Magee was coached by Matt Logan at Centennial High School. During his high school career, Magee was a part of Centennial’s Varsity Football team as they claimed League Titles four consecutive seasons from 2004-2007, as well as CIF Southern Section Titles in 2004 and 2007.

He joined his high school teammate Shelly Lyons as member of ASU's 2008 signing class when they both committed to the Sun Devils in January 2008. He ultimately chose ASU over University of Arizona, Louisville, Nebraska, Tennessee and Washington State University.

==College career==
Magee accepted a football scholarship from Arizona State University, where he was a double major in Education and Sociology. He was a four-year letterman at ASU where he played in 44 games over five years.

As a weakside linebacker, he accumulated 231 tackles (157 solo). He totaled 10 sacks for a loss of 85 total yards, and 24.5 tackles for losses with a net loss of 115 yards. He had three career interceptions and returned them a total of 56 yards, including one touchdown. Magee had one forced fumble, two fumble recoveries, and three pass deflections.

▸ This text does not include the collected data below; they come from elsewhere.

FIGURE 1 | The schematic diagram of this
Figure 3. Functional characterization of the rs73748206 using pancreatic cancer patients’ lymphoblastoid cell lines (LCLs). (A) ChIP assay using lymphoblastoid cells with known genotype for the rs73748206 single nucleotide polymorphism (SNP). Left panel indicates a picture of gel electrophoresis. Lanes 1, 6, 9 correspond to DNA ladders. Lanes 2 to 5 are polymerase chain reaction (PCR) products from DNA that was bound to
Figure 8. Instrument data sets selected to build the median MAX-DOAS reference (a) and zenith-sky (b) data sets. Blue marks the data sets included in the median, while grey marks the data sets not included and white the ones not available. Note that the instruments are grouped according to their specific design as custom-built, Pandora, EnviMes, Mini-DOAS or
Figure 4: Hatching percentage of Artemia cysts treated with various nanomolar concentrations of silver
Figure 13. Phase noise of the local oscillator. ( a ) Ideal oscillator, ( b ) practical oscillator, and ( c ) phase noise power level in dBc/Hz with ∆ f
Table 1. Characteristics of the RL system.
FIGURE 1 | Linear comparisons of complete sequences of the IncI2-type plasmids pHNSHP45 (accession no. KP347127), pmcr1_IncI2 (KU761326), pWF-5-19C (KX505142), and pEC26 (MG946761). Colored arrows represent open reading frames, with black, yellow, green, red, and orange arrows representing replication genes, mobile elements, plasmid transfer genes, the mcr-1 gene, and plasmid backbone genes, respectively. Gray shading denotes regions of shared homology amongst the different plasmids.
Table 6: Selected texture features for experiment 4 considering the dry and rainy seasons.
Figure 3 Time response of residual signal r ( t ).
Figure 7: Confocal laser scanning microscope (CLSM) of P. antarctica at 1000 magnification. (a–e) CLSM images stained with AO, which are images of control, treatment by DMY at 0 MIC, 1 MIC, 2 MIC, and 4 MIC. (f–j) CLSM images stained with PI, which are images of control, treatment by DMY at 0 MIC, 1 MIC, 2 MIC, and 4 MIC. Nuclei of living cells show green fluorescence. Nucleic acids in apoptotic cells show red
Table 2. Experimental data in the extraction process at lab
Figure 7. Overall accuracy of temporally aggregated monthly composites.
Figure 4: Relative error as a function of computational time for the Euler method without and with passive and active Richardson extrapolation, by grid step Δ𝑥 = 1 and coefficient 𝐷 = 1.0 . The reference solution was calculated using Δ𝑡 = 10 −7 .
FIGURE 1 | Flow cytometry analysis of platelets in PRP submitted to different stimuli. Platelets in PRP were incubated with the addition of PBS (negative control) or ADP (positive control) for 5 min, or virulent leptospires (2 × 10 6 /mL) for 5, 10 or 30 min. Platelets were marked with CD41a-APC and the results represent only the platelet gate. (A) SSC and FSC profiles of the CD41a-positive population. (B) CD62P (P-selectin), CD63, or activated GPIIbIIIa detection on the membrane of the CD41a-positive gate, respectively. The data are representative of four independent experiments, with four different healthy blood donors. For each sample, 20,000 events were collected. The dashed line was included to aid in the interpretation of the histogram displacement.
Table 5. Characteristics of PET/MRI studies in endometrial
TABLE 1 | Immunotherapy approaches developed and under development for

Magee continued to be a two-sport standout at ASU, as he also was an outfielder for the Sun Devil baseball team. During his college career, the team won consecutive Pac-12 titles and twice went to the College World Series.

==Professional career==

===Dallas Cowboys===
Magee was signed as an undrafted free agent by the Dallas Cowboys after the 2013 NFL draft on April 28. The Cowboys gave him $70,000 in guaranteed money, more than any 2012 seventh-round draft pick. He compiled 16 tackles in the team’s first three exhibition games. He was cut at the conclusion of training camp on August 31.

===Cleveland Browns===
On September 1, 2013, he was claimed off waivers by the Cleveland Browns after his release from the Cowboys roster. He appeared in eight games as a special teams contributor. He was waived on July 23, 2014.

===Tampa Bay Buccaneers===
On July 24, 2014, Magee was claimed off waivers by the Tampa Bay Buccaneers. He was released on August 30 and signed to the practice squad. He was promoted to the active roster on September 15, before being placed on the injured reserve list with a torn pectoral muscle on December 8. He was waived on March 25, 2015.

==Baseball career==

Magee was selected by the Boston Red Sox in the 23rd round of the 2012 Major League Baseball draft and signed with the team in July 2012. Magee was previously drafted by the Tampa Bay Rays in the 29th round in 2008 and by the Oakland Athletics in the 21st round in 2011.

He attended spring training with the Boston Red Sox in 2012, 2013 and 2014 while also playing in the NFL. Magee is the only two-sport professional NFL and MLB athlete in the 21st. century.

==Philanthropy==
During high school, Magee volunteered for several years in the Corona, CA community along with his brother Angelo and his best friends as they hosted an array of functions for the teenaged population. After Magee's best friend Dominic Redd was murdered while walking home from school, Magee, his brother Angelo and his friends vowed to do all they could to keep their peers safe and off the streets by hosting events such as an annual Halloween party, talent shows and also assisted with the opening of two community youth centers in Corona entitled Mountain Top.

During his time at ASU, Magee visited more than 30 elementary schools across the Phoenix valley to talk to kids about overcoming obstacles, the importance of education and maintaining a positive mindset. He has also coordinated health fairs for local elementary school children and their families, as well as visited several hospitals, churches and other youth organizations in the Phoenix area. In addition, Magee has been to Canyon State Academy on several occasions to speak about the benefits of academic success and is an active member on ASU's campus.